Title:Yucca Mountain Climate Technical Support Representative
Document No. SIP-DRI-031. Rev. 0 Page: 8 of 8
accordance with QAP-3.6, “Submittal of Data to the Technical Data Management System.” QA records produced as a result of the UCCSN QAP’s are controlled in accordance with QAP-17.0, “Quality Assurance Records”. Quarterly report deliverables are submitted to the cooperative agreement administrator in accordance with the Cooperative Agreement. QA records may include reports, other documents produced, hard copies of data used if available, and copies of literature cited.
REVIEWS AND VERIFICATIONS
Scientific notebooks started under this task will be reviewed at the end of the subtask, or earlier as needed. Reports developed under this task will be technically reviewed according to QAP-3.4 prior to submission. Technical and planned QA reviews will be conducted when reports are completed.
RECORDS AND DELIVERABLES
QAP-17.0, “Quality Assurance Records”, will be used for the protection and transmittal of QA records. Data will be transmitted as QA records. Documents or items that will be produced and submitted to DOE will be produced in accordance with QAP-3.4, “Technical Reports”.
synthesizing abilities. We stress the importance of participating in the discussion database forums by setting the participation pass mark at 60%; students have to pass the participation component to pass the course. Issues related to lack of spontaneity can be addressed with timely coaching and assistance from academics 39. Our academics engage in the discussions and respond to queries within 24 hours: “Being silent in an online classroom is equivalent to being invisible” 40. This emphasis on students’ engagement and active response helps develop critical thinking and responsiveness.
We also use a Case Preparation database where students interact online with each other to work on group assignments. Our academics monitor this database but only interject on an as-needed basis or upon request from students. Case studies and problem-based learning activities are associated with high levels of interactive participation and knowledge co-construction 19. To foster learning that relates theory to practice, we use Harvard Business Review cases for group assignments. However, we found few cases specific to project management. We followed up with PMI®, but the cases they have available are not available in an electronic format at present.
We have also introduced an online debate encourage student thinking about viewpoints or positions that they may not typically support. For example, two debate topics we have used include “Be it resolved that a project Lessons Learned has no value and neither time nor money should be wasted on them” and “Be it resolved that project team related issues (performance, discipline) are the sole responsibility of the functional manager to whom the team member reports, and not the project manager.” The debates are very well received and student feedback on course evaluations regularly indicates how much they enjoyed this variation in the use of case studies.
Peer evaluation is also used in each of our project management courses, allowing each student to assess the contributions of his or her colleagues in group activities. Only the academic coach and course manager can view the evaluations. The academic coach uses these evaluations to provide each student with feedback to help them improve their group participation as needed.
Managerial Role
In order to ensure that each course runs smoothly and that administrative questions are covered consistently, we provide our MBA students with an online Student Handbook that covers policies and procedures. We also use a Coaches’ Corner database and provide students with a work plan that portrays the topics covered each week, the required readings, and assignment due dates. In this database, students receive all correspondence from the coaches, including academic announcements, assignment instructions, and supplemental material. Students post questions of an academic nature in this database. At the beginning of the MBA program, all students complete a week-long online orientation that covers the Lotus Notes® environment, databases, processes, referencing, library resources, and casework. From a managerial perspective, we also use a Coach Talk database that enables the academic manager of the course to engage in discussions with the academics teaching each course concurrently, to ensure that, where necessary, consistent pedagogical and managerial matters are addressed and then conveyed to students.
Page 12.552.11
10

# # #

■ Task goal
From the material above, copy every line where the word "Page" is found.

■ Expected answer
Document No. SIP-DRI-031. Rev. 0 Page: 8 of 8
Page 12.552.11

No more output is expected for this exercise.